Houston artists went bobbing for apples in tubs of wet plaster. If you like loopy performance art, it doesn't get any sillier.
The artists dunked their heads in a creamy clay mixture called "slip." As the clay warmed and dried, the objective was to experience the thrill of a ceramic piece baking in a kiln. But as Jay Leno says, "Where's the joke?"
Art strives to promote response: laughter, fear, embarrassment or thoughtful-ness. Admittedly, “What the F?” qualifies as a response, and at least WTF? is better than silence or a shrug. But the problem with art that relies on the WTF? factor is this: in the final analysis it panders to the lowest common denominator.
As a genre, performance art is heavily invested in WTF?.
Andy Warhol made a film titled “Sleep.” Yes, an 8-hour film of a sleeping man. Warhol, concerned that sleep was becoming obsolete, decided the film would make an important statement. And it did. If his objective was to lull his audience into deep sleep, he succeeded. Like shooting fish in a barrel. WTF?

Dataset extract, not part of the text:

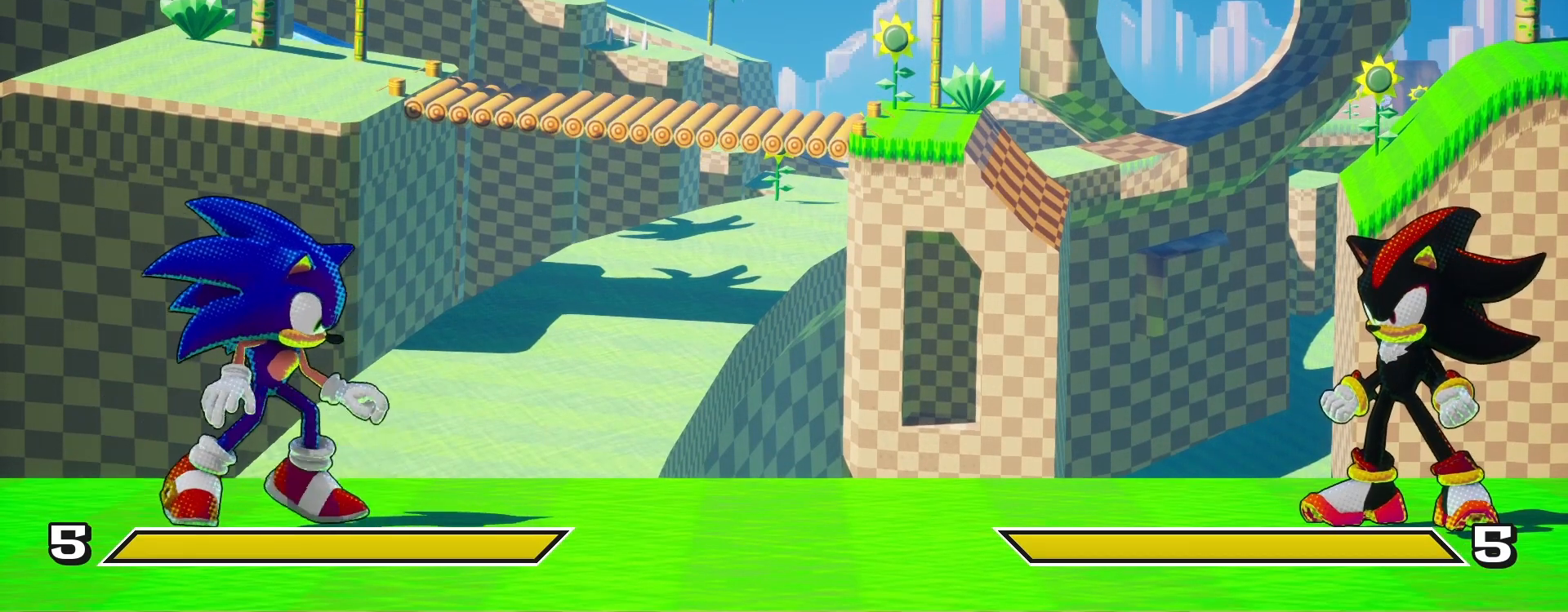
{"buttons": ["CROSS", "DPAD_RIGHT"], "left_stick": "center", "right_stick": "center", "events": [[267, "DPAD_DOWN", "down"], [400, "DPAD_RIGHT", "down"], [467, "DPAD_DOWN", "up"], [500, "CROSS", "down"]]}
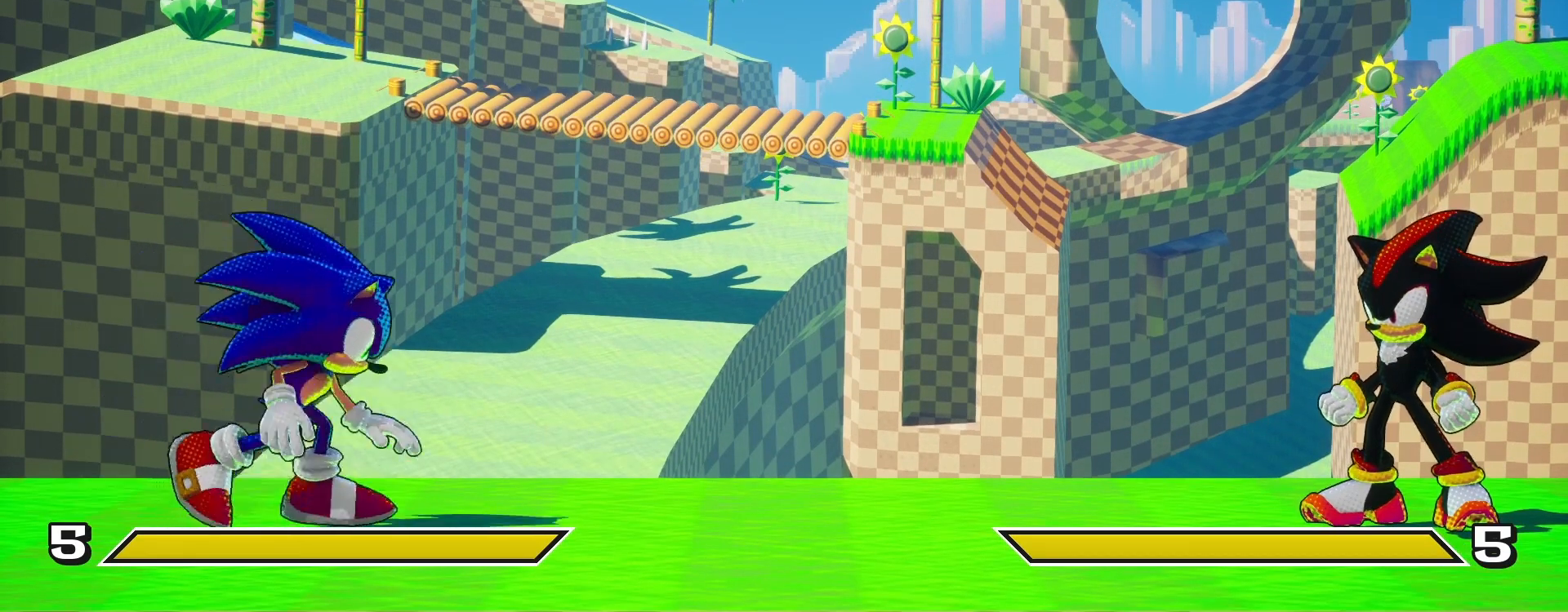
{"buttons": [], "left_stick": "center", "right_stick": "center", "events": [[50, "DPAD_RIGHT", "up"], [133, "CROSS", "up"]]}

Art – whether painting, music, comedy, dance or writing – uses a variety of devices to pull off its magic: color, shape, texture, timing, rhythm and pacing. And when these are seasoned with measured amounts of irony or contradiction, a work emerges that engages on many levels.
For an art project, I recall a classmate lay inside a coffin to experience death and burial. In his critique, our instructor noted with a straight face the project could have been more compelling if my friend "put a little more life” into it. My friend retorted he couldn't do that, because life was at cross-purposes to death.